* [Selected extract]:
***

Hello,
I am a complete newbie. I am trying to manage a server on a volunteer basis. I am new to this system. Now a message arrived on my inbox, that the certificate will expire soon (28.02.2023). I don’t know if I need to act. The website tells me that the certificate will be renewed automatically. But still I get message to update/renew my certificate.
Do I need to run something manually, or will there be an automatic update, or should I try to force update? But I don’t know how. That’s where I need help please.
Please fill out the fields below so we can help you better. Note: you must provide your domain name to get help. Domain names for issued certificates are all made public in Certificate Transparency logs (e.g. crt.sh | example.com), so withholding your domain name here does not increase secrecy, but only makes it harder for us to provide help.
Well, you know. Also you started as a newbie one day. You comment is complete useless. If you want to participate for a community, you should start/lean also helping newbies, instead of writing nonsense comments.

***

* [Listed records]:
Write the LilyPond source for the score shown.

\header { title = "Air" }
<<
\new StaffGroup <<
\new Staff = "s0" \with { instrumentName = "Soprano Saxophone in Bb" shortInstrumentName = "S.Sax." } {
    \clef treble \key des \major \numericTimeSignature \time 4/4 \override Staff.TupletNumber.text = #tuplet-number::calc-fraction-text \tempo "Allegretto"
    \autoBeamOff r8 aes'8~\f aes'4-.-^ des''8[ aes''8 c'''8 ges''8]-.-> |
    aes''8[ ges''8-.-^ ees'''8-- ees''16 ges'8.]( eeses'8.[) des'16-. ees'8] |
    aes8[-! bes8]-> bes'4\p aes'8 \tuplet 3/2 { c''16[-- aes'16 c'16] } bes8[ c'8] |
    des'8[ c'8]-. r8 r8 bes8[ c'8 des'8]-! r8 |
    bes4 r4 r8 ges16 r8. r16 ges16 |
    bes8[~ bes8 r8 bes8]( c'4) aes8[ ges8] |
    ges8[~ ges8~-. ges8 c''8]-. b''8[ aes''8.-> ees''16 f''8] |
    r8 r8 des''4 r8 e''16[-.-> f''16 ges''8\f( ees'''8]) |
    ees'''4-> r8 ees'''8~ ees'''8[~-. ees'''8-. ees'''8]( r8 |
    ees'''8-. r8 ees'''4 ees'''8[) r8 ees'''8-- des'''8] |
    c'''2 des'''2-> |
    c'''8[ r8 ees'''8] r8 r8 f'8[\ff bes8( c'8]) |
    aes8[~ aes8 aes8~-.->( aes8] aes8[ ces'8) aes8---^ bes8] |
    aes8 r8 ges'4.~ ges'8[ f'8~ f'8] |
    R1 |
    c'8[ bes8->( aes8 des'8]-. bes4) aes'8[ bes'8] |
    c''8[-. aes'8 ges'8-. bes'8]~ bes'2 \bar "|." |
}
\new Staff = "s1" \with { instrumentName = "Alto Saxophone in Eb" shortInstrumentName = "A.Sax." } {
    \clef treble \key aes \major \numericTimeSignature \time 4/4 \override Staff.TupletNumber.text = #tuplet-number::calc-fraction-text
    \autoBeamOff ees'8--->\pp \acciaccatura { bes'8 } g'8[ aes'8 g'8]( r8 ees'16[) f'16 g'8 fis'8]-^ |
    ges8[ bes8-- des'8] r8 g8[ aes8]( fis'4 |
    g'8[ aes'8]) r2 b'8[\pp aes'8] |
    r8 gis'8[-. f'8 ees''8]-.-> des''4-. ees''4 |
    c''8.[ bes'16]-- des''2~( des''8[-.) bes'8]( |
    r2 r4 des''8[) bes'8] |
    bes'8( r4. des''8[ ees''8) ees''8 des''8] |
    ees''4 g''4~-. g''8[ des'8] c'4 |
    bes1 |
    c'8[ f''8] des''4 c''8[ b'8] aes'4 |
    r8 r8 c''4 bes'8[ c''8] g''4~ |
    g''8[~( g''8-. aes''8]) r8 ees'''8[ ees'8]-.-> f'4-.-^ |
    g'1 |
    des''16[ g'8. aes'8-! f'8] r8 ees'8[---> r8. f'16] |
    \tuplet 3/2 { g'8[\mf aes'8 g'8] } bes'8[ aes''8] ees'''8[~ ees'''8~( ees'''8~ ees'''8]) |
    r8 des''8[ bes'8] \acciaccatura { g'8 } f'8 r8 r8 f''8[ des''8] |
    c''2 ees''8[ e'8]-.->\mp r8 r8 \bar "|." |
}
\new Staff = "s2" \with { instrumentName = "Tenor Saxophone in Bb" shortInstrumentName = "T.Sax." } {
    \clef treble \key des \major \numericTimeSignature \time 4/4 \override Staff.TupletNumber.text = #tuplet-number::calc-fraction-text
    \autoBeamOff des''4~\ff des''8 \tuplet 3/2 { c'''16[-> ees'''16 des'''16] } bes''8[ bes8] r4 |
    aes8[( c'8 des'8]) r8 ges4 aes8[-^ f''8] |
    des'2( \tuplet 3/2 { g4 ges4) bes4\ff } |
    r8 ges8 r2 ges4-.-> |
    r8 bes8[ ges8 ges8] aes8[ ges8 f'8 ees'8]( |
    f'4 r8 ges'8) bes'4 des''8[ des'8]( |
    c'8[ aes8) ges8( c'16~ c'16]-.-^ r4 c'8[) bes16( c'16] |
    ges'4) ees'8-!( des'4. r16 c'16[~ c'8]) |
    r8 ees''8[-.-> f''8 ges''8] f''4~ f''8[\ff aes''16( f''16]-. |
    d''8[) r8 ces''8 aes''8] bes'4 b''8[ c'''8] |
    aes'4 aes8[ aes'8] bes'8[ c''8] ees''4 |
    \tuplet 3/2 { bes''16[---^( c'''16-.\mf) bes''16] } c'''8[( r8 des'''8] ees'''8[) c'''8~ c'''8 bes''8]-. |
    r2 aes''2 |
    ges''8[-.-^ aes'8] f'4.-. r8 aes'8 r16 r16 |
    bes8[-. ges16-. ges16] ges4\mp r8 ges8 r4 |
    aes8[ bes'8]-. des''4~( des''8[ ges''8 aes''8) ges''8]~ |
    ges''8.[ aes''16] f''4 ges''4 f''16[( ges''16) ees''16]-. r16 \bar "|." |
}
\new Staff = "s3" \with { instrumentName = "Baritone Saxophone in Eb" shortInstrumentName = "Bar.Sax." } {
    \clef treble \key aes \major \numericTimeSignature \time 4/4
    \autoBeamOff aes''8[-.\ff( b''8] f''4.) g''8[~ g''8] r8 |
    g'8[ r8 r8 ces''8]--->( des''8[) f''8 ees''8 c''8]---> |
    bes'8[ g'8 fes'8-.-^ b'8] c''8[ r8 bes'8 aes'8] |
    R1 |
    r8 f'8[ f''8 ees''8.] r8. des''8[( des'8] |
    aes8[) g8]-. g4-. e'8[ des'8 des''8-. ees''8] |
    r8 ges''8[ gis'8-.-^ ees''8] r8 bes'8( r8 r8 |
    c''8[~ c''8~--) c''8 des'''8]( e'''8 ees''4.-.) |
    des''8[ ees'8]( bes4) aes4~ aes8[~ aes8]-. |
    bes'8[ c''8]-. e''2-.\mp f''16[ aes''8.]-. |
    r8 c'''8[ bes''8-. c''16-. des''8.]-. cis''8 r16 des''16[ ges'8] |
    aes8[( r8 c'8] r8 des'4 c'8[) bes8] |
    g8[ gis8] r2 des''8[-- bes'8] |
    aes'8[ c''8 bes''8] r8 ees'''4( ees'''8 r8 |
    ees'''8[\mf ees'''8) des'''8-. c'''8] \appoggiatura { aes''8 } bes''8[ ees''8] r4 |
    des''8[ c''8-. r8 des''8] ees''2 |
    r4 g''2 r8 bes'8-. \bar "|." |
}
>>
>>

***

* [List of tasks]:
a) According to the forum thread about the expiring certificate, on what date will the certificate expire?
b) Do the following statements agree with the forum thread about the expiring certificate? Answer yes or no for each, quoting the deciding words of the thread.
(i) The poster manages the server on a volunteer basis.
(ii) The website says the certificate must be renewed manually.
(iii) Withholding the domain name increases secrecy.
c) Carry on the forum thread about the expiring certificate from its last post.

* [Answers to the exercises]:
a) 28.02.2023

b)
(i) Yes: "I am trying to manage a server on a volunteer basis."
(ii) No: "The website tells me that the certificate will be renewed automatically."
(iii) No: "withholding your domain name here does not increase secrecy, but only makes it harder for us to provide help."

c)
At the risk of sounding unhelpful this forum is probably not the best first stop for you. It looks like you have a hosting provider (Strato) that setup a configuration system (Plesk) for you.
That Plesk system should be able to get and renew certs automatically. Failures of that are best asked of the person who set that up. In this case Strato. If nothing else they should be able to point you to better aids for debugging. After all, you are paying them for this service.
9peppe pretty much said this same thing in the second post. I'm just adding extra color.
Also, I think with just 19 days remaining on your cert you should be concerned. You certainly have some time (19 days) but usually auto-renewals are done with 30 days remaining so it seems like something has gone wrong. That is why Let's Encrypt sends friendly warning emails with just 20 days remaining.
From your cert history it looks like something changed dramatically last Nov (link here). That's a good place to focus attention and ask Strato what that was.
If that fails come back here but our abilities to debug config systems setup by someone else are sometimes limited.
In November the server was reinstalled. Then I configured SSL. Nothing special happend. Of cause I'll contact Strato as well.
Thinking about a possible path to solve the issue, would it be ok to remove all certificates and recreate?
But what did I wrong that the auto-renewal does not work? I would like to prevent that issue. Hence, any tipp that might be important to do it right?
It is never a good idea to remove perfectly good certs.
If you are having trouble getting new ones, then don't let go of the ones you have [until you are sure you can get new ones - even then I'd get the new one first].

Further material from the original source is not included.